Short exercise:
Put every line of the entries below into a Markdown table with two columns, Row and Line. Number the rows in order and leave out any blank lines.

____ Exercise data

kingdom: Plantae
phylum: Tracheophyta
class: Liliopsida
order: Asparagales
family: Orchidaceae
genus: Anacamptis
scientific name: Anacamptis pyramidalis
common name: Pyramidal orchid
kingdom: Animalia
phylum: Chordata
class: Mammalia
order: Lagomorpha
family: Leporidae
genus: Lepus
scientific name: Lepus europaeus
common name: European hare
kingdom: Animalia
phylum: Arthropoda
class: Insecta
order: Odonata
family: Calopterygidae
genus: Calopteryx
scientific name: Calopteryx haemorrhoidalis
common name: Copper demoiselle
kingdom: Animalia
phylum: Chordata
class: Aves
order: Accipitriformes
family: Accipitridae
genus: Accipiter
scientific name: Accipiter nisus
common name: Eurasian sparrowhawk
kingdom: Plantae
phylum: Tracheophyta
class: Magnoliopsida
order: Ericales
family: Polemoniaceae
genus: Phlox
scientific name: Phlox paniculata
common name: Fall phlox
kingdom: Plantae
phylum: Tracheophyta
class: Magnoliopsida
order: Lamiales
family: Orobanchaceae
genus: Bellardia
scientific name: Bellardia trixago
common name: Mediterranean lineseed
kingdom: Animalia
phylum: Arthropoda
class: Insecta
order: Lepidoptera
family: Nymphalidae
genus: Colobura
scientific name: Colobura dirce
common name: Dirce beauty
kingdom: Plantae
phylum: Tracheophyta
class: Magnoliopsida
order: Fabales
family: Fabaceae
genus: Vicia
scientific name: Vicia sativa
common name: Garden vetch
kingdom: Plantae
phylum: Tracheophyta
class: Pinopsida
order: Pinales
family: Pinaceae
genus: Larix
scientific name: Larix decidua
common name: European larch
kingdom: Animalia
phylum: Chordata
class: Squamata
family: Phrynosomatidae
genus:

________

Response for this exercise:
| Row | Line |
|---|---|
| 1 | kingdom: Plantae |
| 2 | phylum: Tracheophyta |
| 3 | class: Liliopsida |
| 4 | order: Asparagales |
| 5 | family: Orchidaceae |
| 6 | genus: Anacamptis |
| 7 | scientific name: Anacamptis pyramidalis |
| 8 | common name: Pyramidal orchid |
| 9 | kingdom: Animalia |
| 10 | phylum: Chordata |
| 11 | class: Mammalia |
| 12 | order: Lagomorpha |
| 13 | family: Leporidae |
| 14 | genus: Lepus |
| 15 | scientific name: Lepus europaeus |
| 16 | common name: European hare |
| 17 | kingdom: Animalia |
| 18 | phylum: Arthropoda |
| 19 | class: Insecta |
| 20 | order: Odonata |
| 21 | family: Calopterygidae |
| 22 | genus: Calopteryx |
| 23 | scientific name: Calopteryx haemorrhoidalis |
| 24 | common name: Copper demoiselle |
| 25 | kingdom: Animalia |
| 26 | phylum: Chordata |
| 27 | class: Aves |
| 28 | order: Accipitriformes |
| 29 | family: Accipitridae |
| 30 | genus: Accipiter |
| 31 | scientific name: Accipiter nisus |
| 32 | common name: Eurasian sparrowhawk |
| 33 | kingdom: Plantae |
| 34 | phylum: Tracheophyta |
| 35 | class: Magnoliopsida |
| 36 | order: Ericales |
| 37 | family: Polemoniaceae |
| 38 | genus: Phlox |
| 39 | scientific name: Phlox paniculata |
| 40 | common name: Fall phlox |
| 41 | kingdom: Plantae |
| 42 | phylum: Tracheophyta |
| 43 | class: Magnoliopsida |
| 44 | order: Lamiales |
| 45 | family: Orobanchaceae |
| 46 | genus: Bellardia |
| 47 | scientific name: Bellardia trixago |
| 48 | common name: Mediterranean lineseed |
| 49 | kingdom: Animalia |
| 50 | phylum: Arthropoda |
| 51 | class: Insecta |
| 52 | order: Lepidoptera |
| 53 | family: Nymphalidae |
| 54 | genus: Colobura |
| 55 | scientific name: Colobura dirce |
| 56 | common name: Dirce beauty |
| 57 | kingdom: Plantae |
| 58 | phylum: Tracheophyta |
| 59 | class: Magnoliopsida |
| 60 | order: Fabales |
| 61 | family: Fabaceae |
| 62 | genus: Vicia |
| 63 | scientific name: Vicia sativa |
| 64 | common name: Garden vetch |
| 65 | kingdom: Plantae |
| 66 | phylum: Tracheophyta |
| 67 | class: Pinopsida |
| 68 | order: Pinales |
| 69 | family: Pinaceae |
| 70 | genus: Larix |
| 71 | scientific name: Larix decidua |
| 72 | common name: European larch |
| 73 | kingdom: Animalia |
| 74 | phylum: Chordata |
| 75 | class: Squamata |
| 76 | family: Phrynosomatidae |
| 77 | genus: |